• [REQUIRED ACTIONS]
1) Decide whether each statement below agrees with the chapter excerpt, answering yes or no and quoting the exact words of the excerpt that settle it: (a) cosmology and astronomy were more the narrator's pursuits than Terence's; (b) the narrator was very good at observational astronomy; (c) being bookish was a point of pride for the narrator and Terence.
2) Turn the paragraph of the chapter excerpt that opens with "Our psychedelic education began" into a short bulleted list that keeps its main facts.
3) Set down, word for word, everything in the chapter excerpt from "Now that I’ve" down to "at La Chorrera.".

• [EXTRACT PROVIDED]

+ + + + + + +

Chapter 16 - A Psychedelic Education

 

Now that I’ve conveyed a picture of my teenage self lost in thought, I want to take a wider look at what Terence and I were actually thinking about. As must be clear by now, we lived largely in our heads. Ideas and concepts were what most excited us, and being bookish was a point of pride. We fancied ourselves scholars with more depth than our friends, let alone the “meatheads” we had to suffer on a daily basis. Though we were certainly immersed in the memes then permeating mass culture, our serious interests also colored our worldview. Indeed, both scholarly and popular ideas figured in our efforts to understand our early psychedelic experiences. Together they formed the conceptual toolkit, however inadequate or incomplete, we later took with us on our South American quest. As such, our influences played a crucial role in what happened to us at La Chorrera.

Our psychedelic education began with cosmology and astronomy, both of which were more my pursuits than Terence’s. I mentioned my early dream of studying astrophysics under George Gamow, an originator of the Big Bang theory. I played at observational astronomy without being very good at it; what really excited me was reading about cosmology. I devoured books by Gamow and his scientific rival, the English astronomer Fred Hoyle, along with anything else in the field I could get my hands on. I loved how those ideas freed my imagination. Cosmology deals with the really big questions: How did the universe originate? How did the solar system and the planets form? What will happen to the universe in the distant future? For a twelve-or thirteen-year-old just beginning to realize the tenets of his faith were wearing a little thin, the thought there might be scientific answers to questions about humanity’s ultimate fate had great appeal. What faith I had I put in science, no longer wasting it on God or the church.

+ + + + + + +

• [DATASET ENTRIES]
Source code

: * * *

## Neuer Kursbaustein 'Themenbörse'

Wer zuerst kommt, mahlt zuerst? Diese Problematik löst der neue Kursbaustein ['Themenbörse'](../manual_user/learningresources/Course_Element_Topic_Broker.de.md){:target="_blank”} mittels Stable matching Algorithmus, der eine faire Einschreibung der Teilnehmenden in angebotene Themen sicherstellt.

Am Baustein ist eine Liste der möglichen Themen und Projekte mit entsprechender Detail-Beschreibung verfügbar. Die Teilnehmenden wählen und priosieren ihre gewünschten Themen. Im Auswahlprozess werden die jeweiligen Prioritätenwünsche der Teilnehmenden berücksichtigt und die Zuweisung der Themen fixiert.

+ + + + + + +

• [RESPONSES PER TASK]
1)
(a) Yes: "both of which were more my pursuits than Terence’s"
(b) No: "I played at observational astronomy without being very good at it"
(c) Yes: "being bookish was a point of pride"

2)
- The psychedelic education began with cosmology and astronomy, which were more the narrator's pursuits than Terence's.
- The narrator once dreamed of studying astrophysics under George Gamow, an originator of the Big Bang theory.
- The narrator practiced observational astronomy without being very good at it, but was excited by reading about cosmology.
- The narrator read books by Gamow, his scientific rival Fred Hoyle, and anything else in the field.
- Cosmology's big questions (how the universe and the solar system originated, and what will happen to the universe) freed the narrator's imagination.
- As the narrator's religious faith wore thin at twelve or thirteen, the narrator put that faith in science instead of God or the church.

3)
Now that I’ve conveyed a picture of my teenage self lost in thought, I want to take a wider look at what Terence and I were actually thinking about. As must be clear by now, we lived largely in our heads. Ideas and concepts were what most excited us, and being bookish was a point of pride. We fancied ourselves scholars with more depth than our friends, let alone the “meatheads” we had to suffer on a daily basis. Though we were certainly immersed in the memes then permeating mass culture, our serious interests also colored our worldview. Indeed, both scholarly and popular ideas figured in our efforts to understand our early psychedelic experiences. Together they formed the conceptual toolkit, however inadequate or incomplete, we later took with us on our South American quest. As such, our influences played a crucial role in what happened to us at La Chorrera.